Mas a palavra, desancorada dos valores e, em geral, de toda verdade objetiva, podia se tornar perigosíssima.
6. A palavra e o engano poético
Também a arte, assim como o a retórica, não visa ao verdadeiro, mas á moção dos sentimentos; mas, enquanto a retórica, com a moção dos sentimentos, persegue fins práticos, visando gerar persuasões e crença em relação a questão éticas, sociais e políticas, a arte persegue fins além de teoricamente, também praticamente desinteressados.
VII. CONCLUSÕES SOBRE A SOFÍSTICA
A sofística operou um substancial deslocamento do eixo da pesquisa filosófica, centrando a sua problemática sobre o homem;.

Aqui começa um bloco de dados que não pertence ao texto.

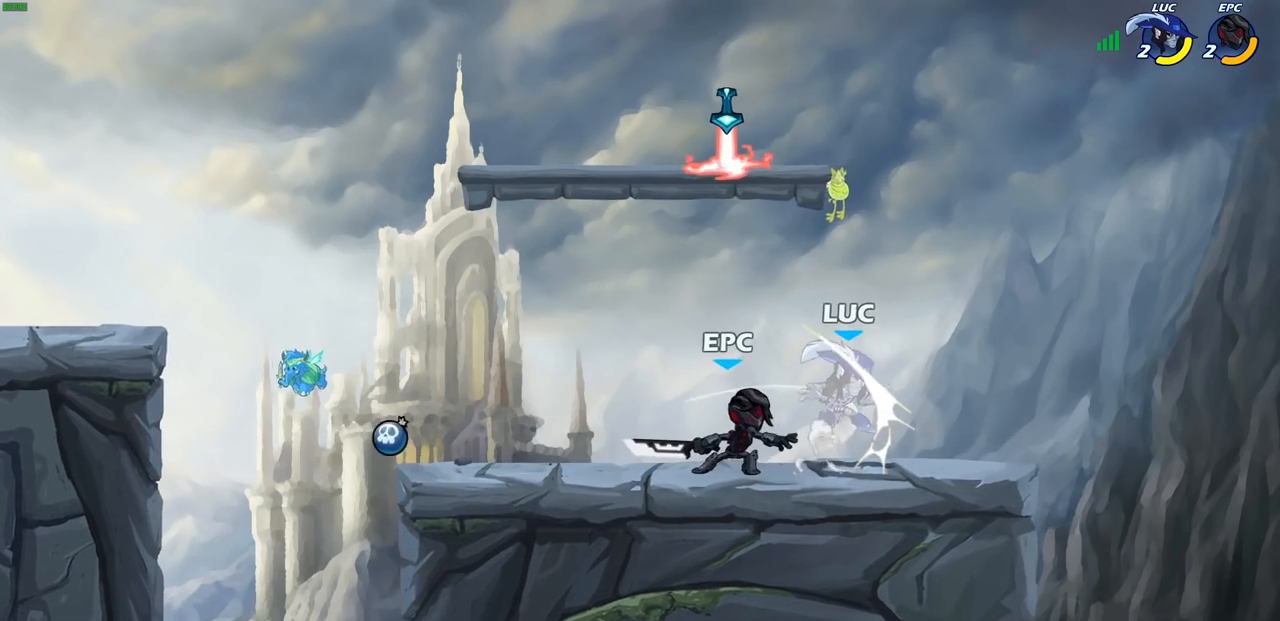
{"buttons": [], "left_stick": "center", "right_stick": "center", "events": [[17, "left_stick", "up-left"], [250, "R1", "up"], [267, "R2", "up"], [283, "left_stick", "center"]]}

E neste deslocamento do eixo está o valor substancial da sofística. Todavia, não se pode dizer que a sofística também tenha sabido fundar a filosofia moral. Todos os sofistas não souberam alcançar, no nível temático, o principio do qual todos dependem. Este principio, como sabemos, consiste na precisa, consciente e razoável determinação da essência do homem.

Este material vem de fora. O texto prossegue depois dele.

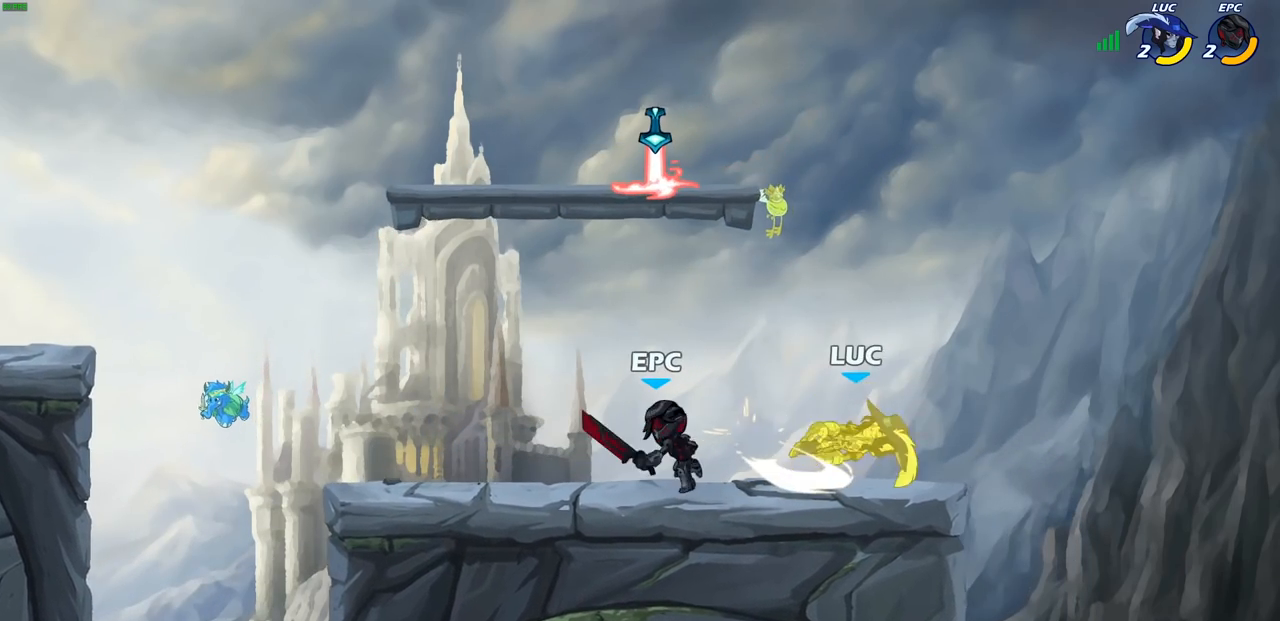
{"buttons": [], "left_stick": "center", "right_stick": "center", "events": [[67, "left_stick", "right"], [300, "left_stick", "down-left"], [467, "left_stick", "center"]]}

Os naturalistas criticaram a velha concepção antropomórfica dos deuses e identificaram Deus com o principio. Os sofistas rejeitaram os velhos deuses, os quais, depois da crítica naturalista, não eram mais dignos de fé; mas rejeitaram também a concepção do divino como principio das coisas, tendo rejeitado em bloco a pesquisa cosmo-ontológica. E assim aproximaram-se da negação de qualquer forma divino. Certamente, depois destas críticas, não se podia voltar atrás: para crer no divino era preciso buscá-lo e encontrá-lo numa esfera mais elevada.
E do divino passamos ao humano os sofistas destruíram, definitivamente, a visão que a tradição, sobretudo através dos poetas e dos legisladores, tinha construído. O homem, para se reconhecer, devia encontrar um mais sólido “ubi consistem”. Enfim a verdade. Antes do surgimento da filosofia, a verdade não era distinta das aparências. A palavra e o pensamento deviam recuperar a verdade num nível mais alto.
Mas se, para reencontrar o Divino e a verdade eram necessárias as descobertas metafísicas e lógicas de Platão e de Aristóteles, que estão decididamente além dos horizontes da sofística, para reconstruir um novo rosto do homem bastavam os recursos disponíveis no interior do horizonte da sofística: e essa foi a contribuição que Sócrates soube dar; e assim, com Sócrates, a sofística se concluiu e tornou-se verdadeiro, para usar uma expressão hegeliana, como agora veremos de modo claro.